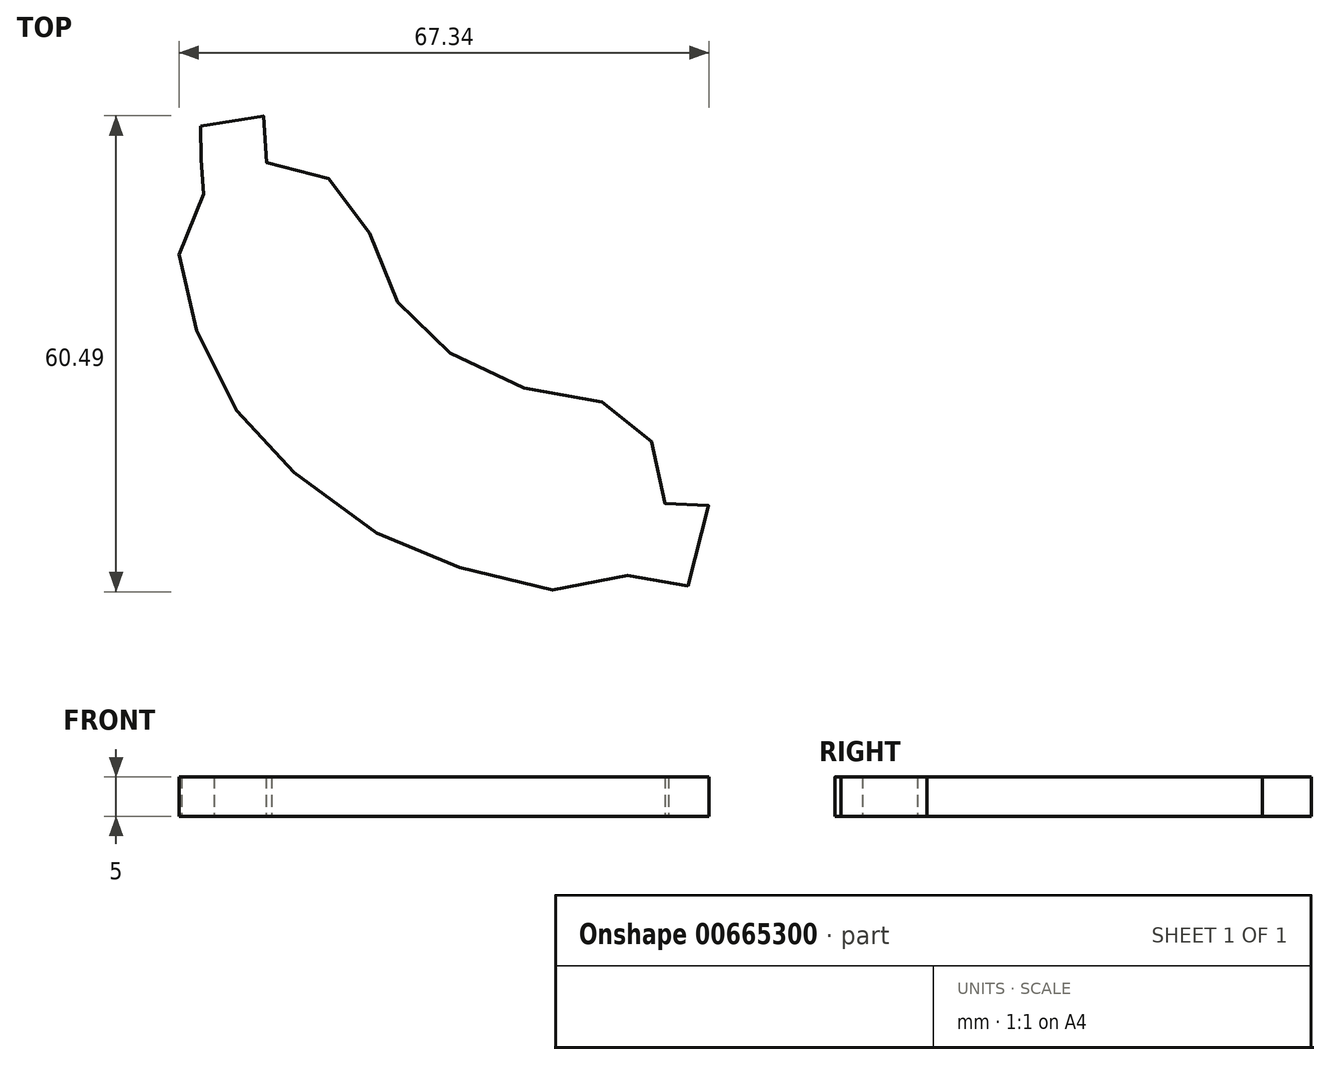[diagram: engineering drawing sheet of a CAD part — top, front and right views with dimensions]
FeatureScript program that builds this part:
annotation { "Feature Type Name" : "Feature", "Feature Type Description" : "" }
export const myFeature = defineFeature(function(context is Context, id is Id, definition is map)
    precondition{}
    {
        {
            var Q0;
            Q0=qCreatedBy(makeId("Top.planeOp"),FACE);
            var sketch = newSketch(context, id + "F0", { "sketchPlane" : qUnion([Q0])});
            skFitSpline(sketch, "E0", {"points": [v(-67.95, 63.84) * mm, v(-70.38, 62.72) * mm, v(-68.14, 59.91) * mm, v(-67.02, 57.86) * mm, v(-66.27, 56.92) * mm, v(-68.33, 54.5) * mm, v(-70.38, 50.38) * mm, v(-70.38, 43.46) * mm, v(-67.95, 36.73) * mm, v(-63.65, 28.13) * mm, v(-59.35, 22.9) * mm, v(-49.63, 14.67) * mm, v(-41.4, 10.19) * mm, v(-31.87, 6.82) * mm, v(-21.78, 4.77) * mm, v(-14.86, 5.89) * mm, v(-10.94, 8.13) * mm, v(-5.7, 5.51) * mm, v(-3.65, 14.67) * mm, v(-3.65, 16.36) * mm, v(-8.7, 15.24) * mm, v(-8.5, 18.6) * mm, v(-10.38, 23.27) * mm, v(-13.18, 26.83) * mm, v(-18.04, 29.07) * mm, v(-25.14, 30.2) * mm, v(-32.8, 32.8) * mm, v(-38.6, 36.92) * mm, v(-42.72, 41.22) * mm, v(-45.52, 47.2) * mm, v(-47.39, 52.62) * mm, v(-50.94, 56.74) * mm, v(-57.86, 58.98) * mm, v(-59.54, 59.17) * mm, v(-59.17, 62.9) * mm, v(-59.35, 64.96) * mm, v(-64.59, 64.59) * mm, v(-67.95, 63.84) * mm]});
            skSolve(sketch);
        }
        {
            var Q0;
            Q0 = qSketchRegion(id + "F0", true);
            extrude(context, id + "F1", {"entities" : qUnion([Q0]), "depth" : 5 * mm, "offsetDistance" : 25.4 * mm});
        }
    });
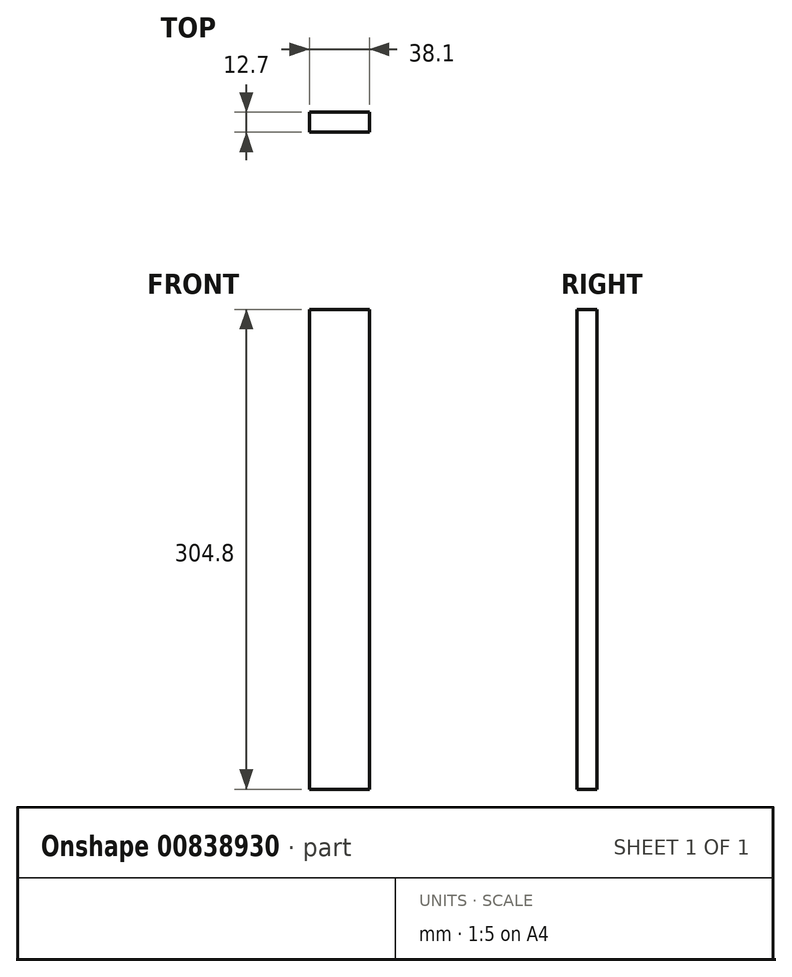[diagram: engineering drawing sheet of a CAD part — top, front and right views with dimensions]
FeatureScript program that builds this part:
annotation { "Feature Type Name" : "Feature", "Feature Type Description" : "" }
export const myFeature = defineFeature(function(context is Context, id is Id, definition is map)
    precondition{}
    {
        {
            var Q0;
            Q0=qCreatedBy(makeId("Front.planeOp"),FACE);
            var sketch = newSketch(context, id + "F0", { "sketchPlane" : qUnion([Q0])});
            skLineSegment(sketch, "E0", {"start": v(0, 0) * mm, "end": v(0, 304.8) * mm});
            skLineSegment(sketch, "E1", {"start": v(0, 304.8) * mm, "end": v(38.1, 304.8) * mm});
            skLineSegment(sketch, "E2", {"start": v(38.1, 304.8) * mm, "end": v(38.1, 0) * mm});
            skLineSegment(sketch, "E3", {"start": v(38.1, 0) * mm, "end": v(0, 0) * mm});
            skSolve(sketch);
        }
        {
            var Q0;
            Q0 = qSketchRegion(id + "F0", true);
            extrude(context, id + "F1", {"entities" : qUnion([Q0]), "depth" : 12.7 * mm, "offsetDistance" : 25.4 * mm});
        }
    });
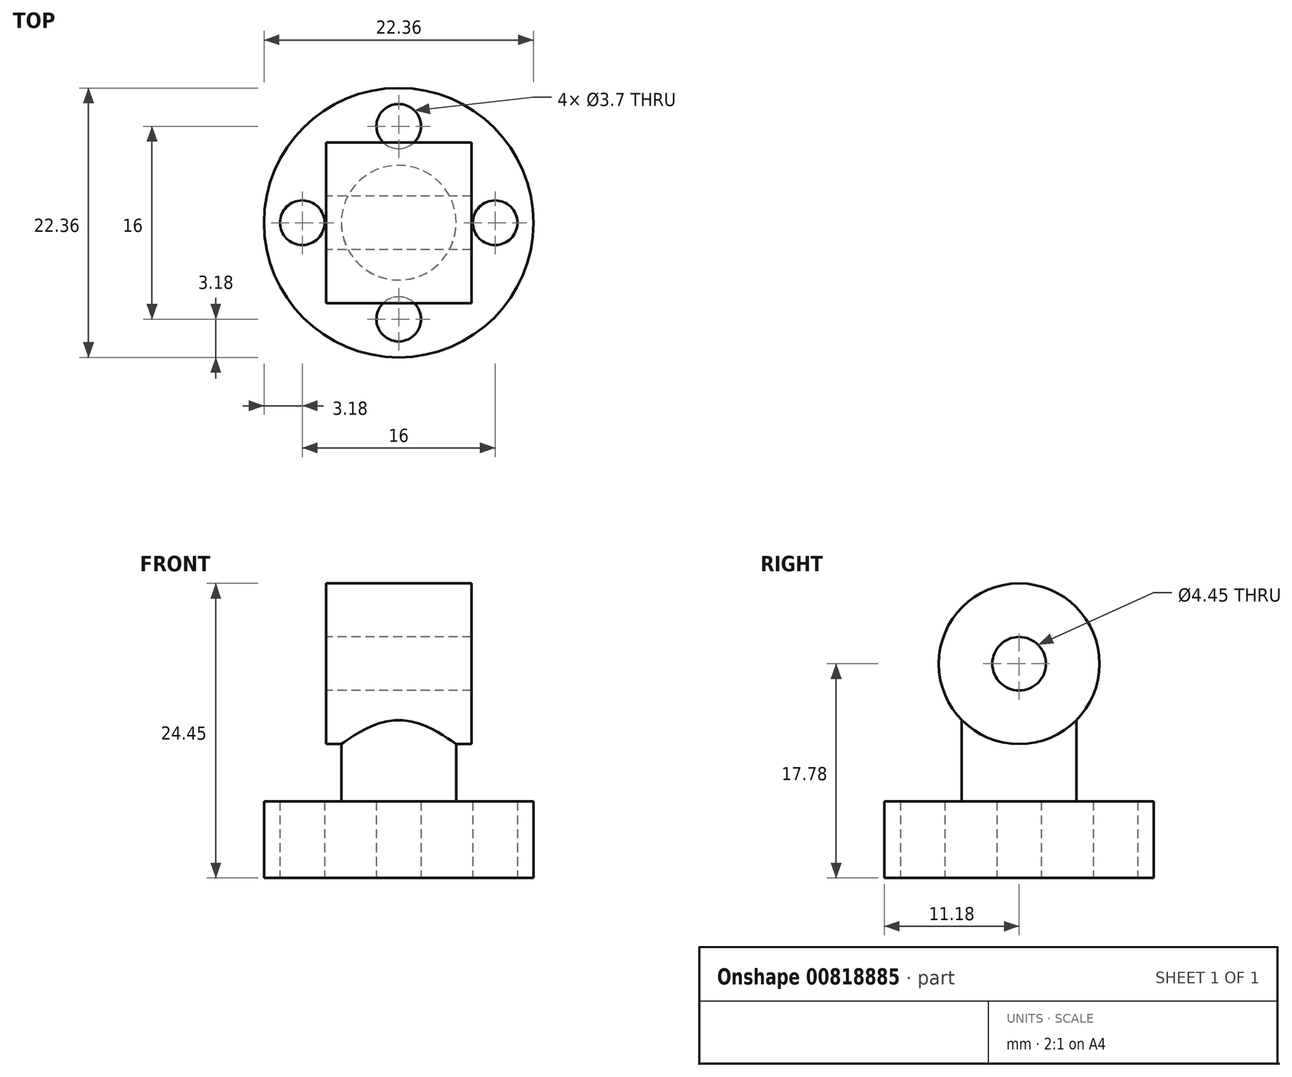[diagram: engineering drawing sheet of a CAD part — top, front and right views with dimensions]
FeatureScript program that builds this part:
annotation { "Feature Type Name" : "Feature", "Feature Type Description" : "" }
export const myFeature = defineFeature(function(context is Context, id is Id, definition is map)
    precondition{}
    {
        {
            var Q0;
            Q0=qCreatedBy(makeId("Top.planeOp"),FACE);
            var sketch = newSketch(context, id + "F0", { "sketchPlane" : qUnion([Q0])});
            skCircle(sketch, "E0", {"center": v(0, 0) * mm, "radius": 11.18 * mm});
            skLineSegment(sketch, "E1", {"start": v(0, 0) * mm, "end": v(0, 8) * mm});
            skCircle(sketch, "E2", {"center": v(0, 8) * mm, "radius": 1.85 * mm});
            skCircle(sketch, "E3.1.0", {"center": v(8, 0) * mm, "radius": 1.85 * mm});
            skCircle(sketch, "E3.2.0", {"center": v(0, -8) * mm, "radius": 1.85 * mm});
            skCircle(sketch, "E3.3.0", {"center": v(-8, 0) * mm, "radius": 1.85 * mm});
            skLineSegment(sketch, "E3.anchor1", {"start": v(0, 0) * mm, "end": v(0, 8) * mm, "construction": true});
            skLineSegment(sketch, "E3.anchor2", {"start": v(0, 0) * mm, "end": v(-8, 0) * mm, "construction": true});
            skSolve(sketch);
        }
        {
            var Q0;
            Q0=makeQuery(id+"F0.imprint","IMPRINT",FACE,{"disambiguationData":[TD([[makeQuery(id+"F0.imprint","IMPRINT",EDGE,{"derivedFrom":sQuery(id+"F0.wireOp",EDGE,"E0")}),1.0]])]});
            extrude(context, id + "F1", {"entities" : qUnion([Q0]), "depth" : 6.35 * mm, "offsetDistance" : 25.4 * mm});
        }
        {
            var Q0;
            Q0=makeQuery(id+"F1.opExtrude","CAP_FACE",FACE,{"disambiguationData":[OSD([sQuery(id+"F0.wireOp",EDGE,"E0"),sQuery(id+"F0.wireOp",EDGE,"E2"),sQuery(id+"F0.wireOp",EDGE,"E3.1.0"),sQuery(id+"F0.wireOp",EDGE,"E3.2.0"),sQuery(id+"F0.wireOp",EDGE,"E3.3.0")])],"isStart":false});
            var sketch = newSketch(context, id + "F2", { "sketchPlane" : qUnion([Q0])});
            skCircle(sketch, "E4", {"center": v(0, 0) * mm, "radius": 4.76 * mm});
            skSolve(sketch);
        }
        {
            var Q0;
            Q0=makeQuery(id+"F2.imprint","IMPRINT",FACE,{"disambiguationData":[TD([[makeQuery(id+"F2.imprint","IMPRINT",EDGE,{"derivedFrom":sQuery(id+"F2.wireOp",EDGE,"E4")}),1.0]])]});
            extrude(context, id + "F3", {"entities" : qUnion([Q0]), "operationType" : NewBodyOperationType.ADD, "depth" : 8.25 * mm, "offsetDistance" : 25.4 * mm});
        }
        {
            var Q0;
            Q0=qCreatedBy(makeId("Right.planeOp"),FACE);
            var sketch = newSketch(context, id + "F4", { "sketchPlane" : qUnion([Q0])});
            skLineSegment(sketch, "E5", {"start": v(0, 0) * mm, "end": v(0, 6.35) * mm});
            skLineSegment(sketch, "E6", {"start": v(0, 6.35) * mm, "end": v(0, 17.78) * mm});
            skCircle(sketch, "E7", {"center": v(0, 17.78) * mm, "radius": 6.67 * mm});
            skCircle(sketch, "E8", {"center": v(0, 17.78) * mm, "radius": 2.22 * mm});
            skSolve(sketch);
        }
        {
            var Q0;
            Q0=makeQuery(id+"F4.imprint","IMPRINT",FACE,{"disambiguationData":[TD([[makeQuery(id+"F4.imprint","IMPRINT",EDGE,{"derivedFrom":sQuery(id+"F4.wireOp",EDGE,"E7")}),1.0]])]});
            extrude(context, id + "F5", {"entities" : qUnion([Q0]), "operationType" : NewBodyOperationType.ADD, "endBound" : BoundingType.SYMMETRIC, "depth" : 12.06 * mm, "offsetDistance" : 25.4 * mm});
        }
    });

================

▶ [WHAT YOU ARE ASKED TO DO] Please show each line of the records above that contains the string "center". Case counts.

▶ [CORRECT RESULT]
            skCircle(sketch, "E0", {"center": v(0, 0) * mm, "radius": 11.18 * mm});
            skCircle(sketch, "E2", {"center": v(0, 8) * mm, "radius": 1.85 * mm});
            skCircle(sketch, "E3.1.0", {"center": v(8, 0) * mm, "radius": 1.85 * mm});
            skCircle(sketch, "E3.2.0", {"center": v(0, -8) * mm, "radius": 1.85 * mm});
            skCircle(sketch, "E3.3.0", {"center": v(-8, 0) * mm, "radius": 1.85 * mm});
            skCircle(sketch, "E4", {"center": v(0, 0) * mm, "radius": 4.76 * mm});
            skCircle(sketch, "E7", {"center": v(0, 17.78) * mm, "radius": 6.67 * mm});
            skCircle(sketch, "E8", {"center": v(0, 17.78) * mm, "radius": 2.22 * mm});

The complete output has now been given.